*PASSAGE*.

Northern Illinois University

Spring 2009 

POLS 412
Constitutional Law III

Civil Liberties:

The First Amendment, Second Amendment,

and the Right to Privacy

            This course focuses on three areas of constitutional interpretation. Through a review of various U.S. Supreme Court cases and related material, we will examine the concepts of religious liberty, freedom of speech, freedom to bear arms, and privacy. In each area, we will also study the Court as a political institution, paying particular attention to the larger political contexts in which decisions are made as well as voting behavior of the justices. Can Supreme Court justices be classified as “liberal” or “conservative?”  If so, how does this affect their interpretation of the constitution?

T TH 3:30 - 4:45  DU 461

Instructor: Artemus Ward                   
Office: 410 Zulauf Hall
Office Phone: 815-753-7041
E-mail: aeward@niu.edu
Website: http://polisci.niu.edu/polisci/faculty/ward/
Office Hours: T 2:00pm-3:30pm; 5pm-6:30pm & by appointment


 

Learning Objectives

1. To think critically about the American form of government, the role of the constitution, and the U.S. Supreme Court.
2. To gain experience and knowledge by thinking critically about and participating in supreme court decision-making exercises.
3. To gain knowledge of the process and politics of constitutional decision-making.


 

Required Text

Lee Epstein and Thomas Walker. Constitutional Law for a Changing America: Rights, Liberties & Justice, 6th ed. (Washington, DC: Congressional Quarterly Press, 2007).

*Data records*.

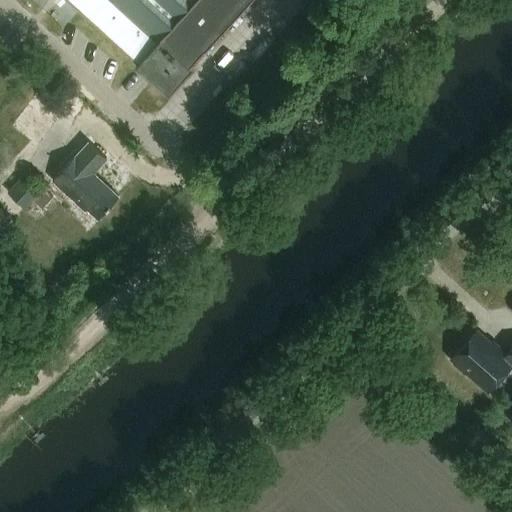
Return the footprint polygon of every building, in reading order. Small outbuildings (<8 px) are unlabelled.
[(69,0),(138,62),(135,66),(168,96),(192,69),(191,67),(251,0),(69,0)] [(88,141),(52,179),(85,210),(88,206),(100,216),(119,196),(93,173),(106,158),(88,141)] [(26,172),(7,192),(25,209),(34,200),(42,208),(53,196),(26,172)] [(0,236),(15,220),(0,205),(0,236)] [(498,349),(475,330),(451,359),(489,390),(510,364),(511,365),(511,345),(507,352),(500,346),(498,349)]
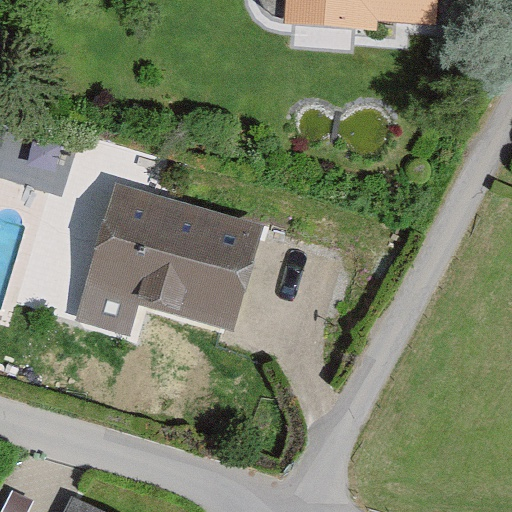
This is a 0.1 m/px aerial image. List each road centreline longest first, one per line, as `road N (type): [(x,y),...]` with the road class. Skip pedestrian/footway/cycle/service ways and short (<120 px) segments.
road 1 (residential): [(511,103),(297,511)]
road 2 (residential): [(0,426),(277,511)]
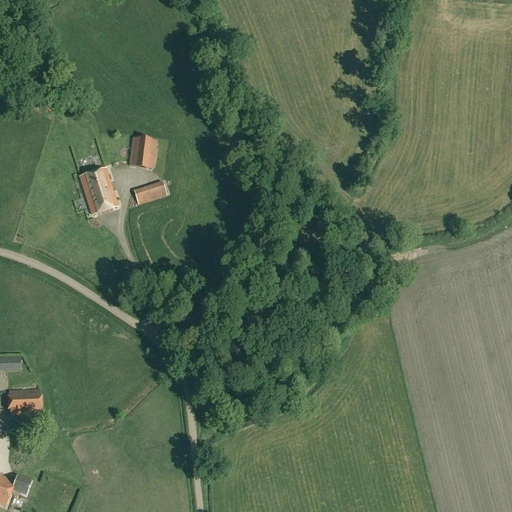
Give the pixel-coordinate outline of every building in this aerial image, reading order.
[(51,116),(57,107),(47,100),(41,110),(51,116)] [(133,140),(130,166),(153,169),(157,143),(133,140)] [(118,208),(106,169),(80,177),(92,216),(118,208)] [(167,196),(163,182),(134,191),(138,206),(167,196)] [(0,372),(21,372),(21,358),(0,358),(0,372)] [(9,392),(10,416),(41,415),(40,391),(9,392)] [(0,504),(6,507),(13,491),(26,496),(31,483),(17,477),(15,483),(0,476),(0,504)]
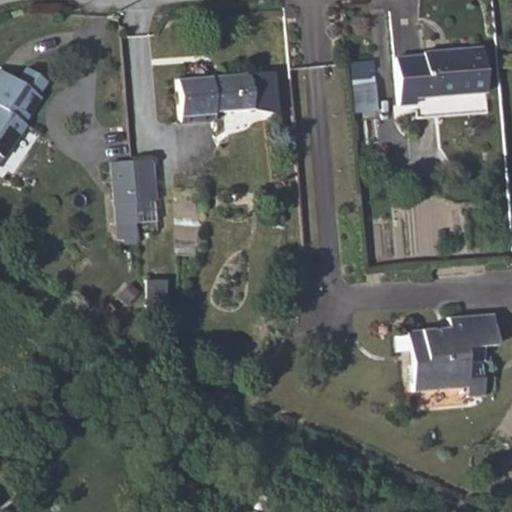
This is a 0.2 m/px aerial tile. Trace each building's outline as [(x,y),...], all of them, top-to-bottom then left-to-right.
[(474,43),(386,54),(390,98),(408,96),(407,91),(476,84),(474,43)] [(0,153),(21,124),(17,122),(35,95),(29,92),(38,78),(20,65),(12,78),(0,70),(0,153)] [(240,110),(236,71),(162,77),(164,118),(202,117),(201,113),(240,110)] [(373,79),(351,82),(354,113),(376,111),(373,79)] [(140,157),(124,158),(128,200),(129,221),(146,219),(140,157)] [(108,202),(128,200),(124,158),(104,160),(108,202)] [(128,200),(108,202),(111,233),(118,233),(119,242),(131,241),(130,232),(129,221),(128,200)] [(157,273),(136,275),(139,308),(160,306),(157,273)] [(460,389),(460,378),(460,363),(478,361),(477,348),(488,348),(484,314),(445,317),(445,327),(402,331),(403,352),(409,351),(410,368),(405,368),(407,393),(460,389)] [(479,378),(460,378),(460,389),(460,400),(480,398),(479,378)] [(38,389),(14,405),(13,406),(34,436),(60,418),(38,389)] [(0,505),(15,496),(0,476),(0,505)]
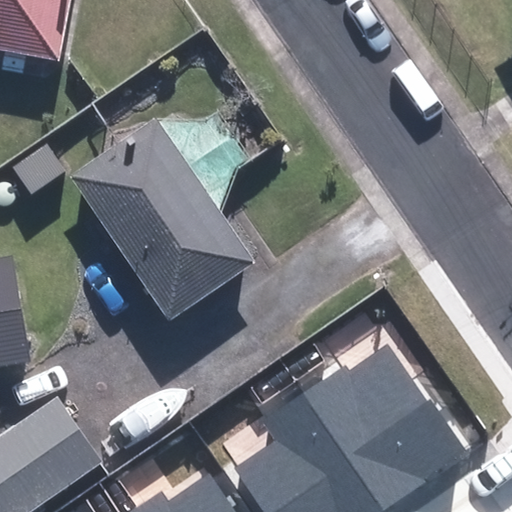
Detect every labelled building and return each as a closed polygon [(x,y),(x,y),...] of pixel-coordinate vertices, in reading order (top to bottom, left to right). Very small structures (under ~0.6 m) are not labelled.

*DIRECTIVES*.
1. Print the rows starting with the line containing "This is a 0.1" and going on through the line containing "road 2 (residential): [(0,426),(277,511)]", both included.
2. Carry on the constitutional law course syllabus after its last line.
These rows are unrelated to the course syllabus.

*SET OF ANSWERS*.
1.
This is a 0.1 m/px aerial image. List each road centreline longest first, one per line, as `road N (type): [(x,y),...]` with the road class. Skip pedestrian/footway/cycle/service ways and short (<120 px) segments.
road 1 (residential): [(511,103),(297,511)]
road 2 (residential): [(0,426),(277,511)]

2.
Course Requirements

Mid-Term Exam

The mid-term will be an on-line, objective test consisting of both true-false and multiple choice questions. The material covered will be the cases listed on the syllabus up to the mid-term exam date. The test will be available on Blackboard for a 24-hour period. You may take the test at any time during that window. Once you begin the exam, you will have 30 minutes to answer 25 questions. Each question is worth 4 points each for a total of 100 points.

Moot Court and Paper

Participation in the Supreme Court decision-making exercise and paper - all students are required to participate in the exercise acting as a Supreme Court Justice. Failure to attend a conference day will result in a reduction of one full grade on your overall paper grade. No exceptions. Each student is required to write one 5-6 pp. paper written in the form of an opinion (either majority, concurring, or dissenting) on one moot court case. IT IS ESSENTIAL THAT YOU FOLLOW THE SUGGESTIONS ON THE “PAPER TIPS” DOCUMENT located in the “course documents” section of Blackboard.

Extra Credit

You may write additional opinions for extra credit. One quality 2-3-page paper that covers 1/3 of the required opinions is worth 1/3 a grade boost on your main paper grade. A quality 4-page paper that covers 2/3 of the required opinions is worth 2/3 a grade boost on your main paper grade. A quality 5-6-page paper that covers all of the required opinions is worth 1 full grade boost on your main paper grade. The maximum amount of extra credit you can gain is one full grade boost—that means one 5-6 page paper, or one 2-3 page paper and one 4 page paper, or three 2-3 page papers. See the course documents section for further details.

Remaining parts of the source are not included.